Chart comprehension data:
******
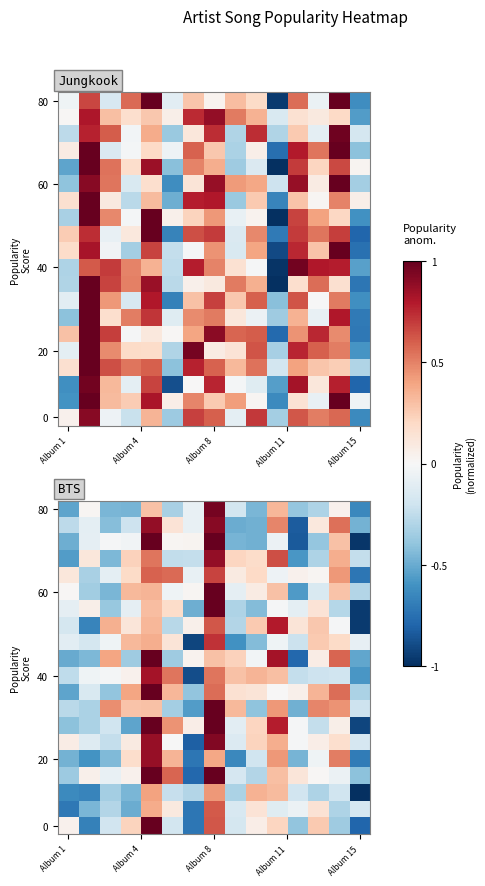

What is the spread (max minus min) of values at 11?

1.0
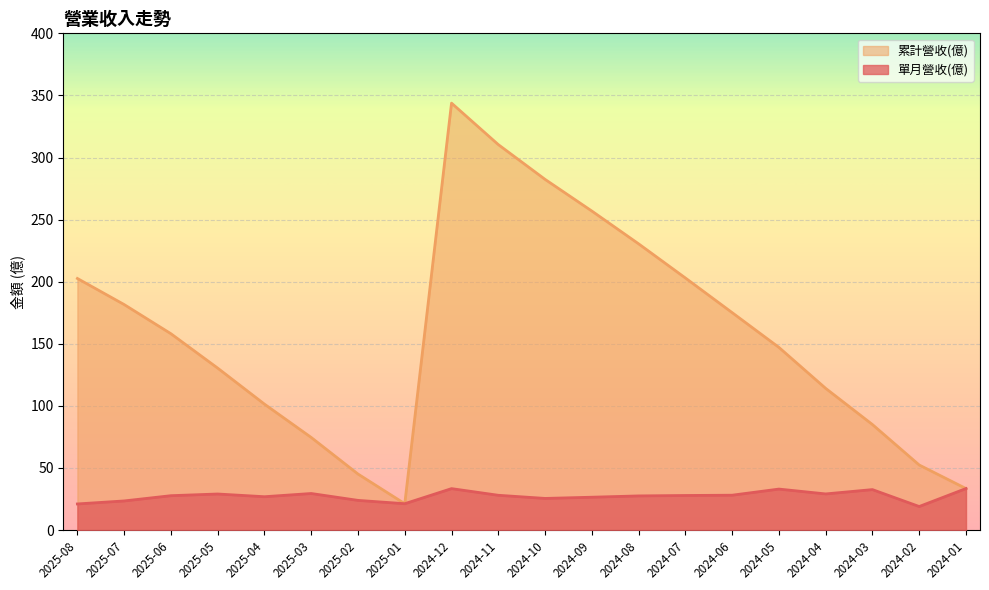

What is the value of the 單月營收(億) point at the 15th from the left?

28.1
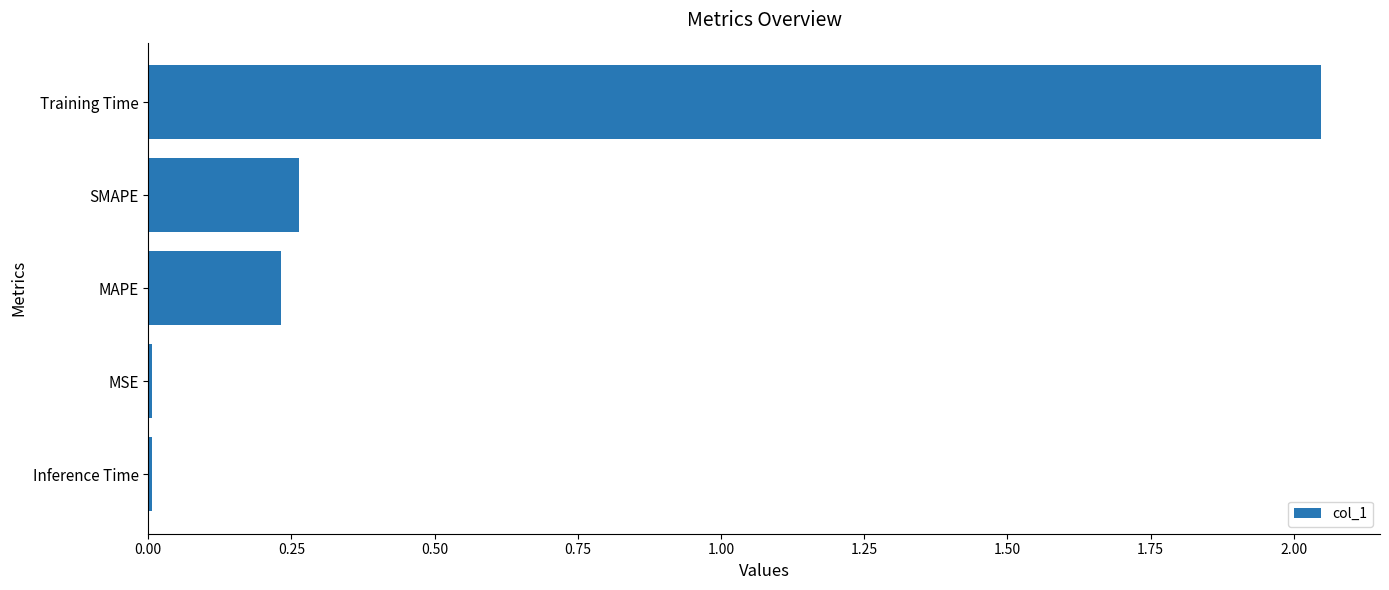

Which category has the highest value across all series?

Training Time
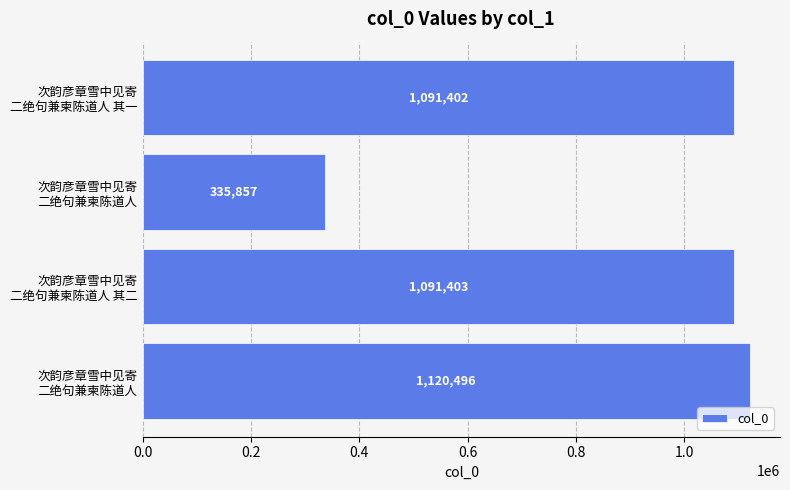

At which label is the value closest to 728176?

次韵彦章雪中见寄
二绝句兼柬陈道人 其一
******
*What needs to be done:* Repeat every line of the entries above word for word, without changing anything, and leave out the pictures.

*Result for this exercise:*
What is the spread (max minus min) of values at 11?

1.0

What is the value of the 單月營收(億) point at the 15th from the left?

28.1

Which category has the highest value across all series?

Training Time

At which label is the value closest to 728176?

次韵彦章雪中见寄
二绝句兼柬陈道人 其一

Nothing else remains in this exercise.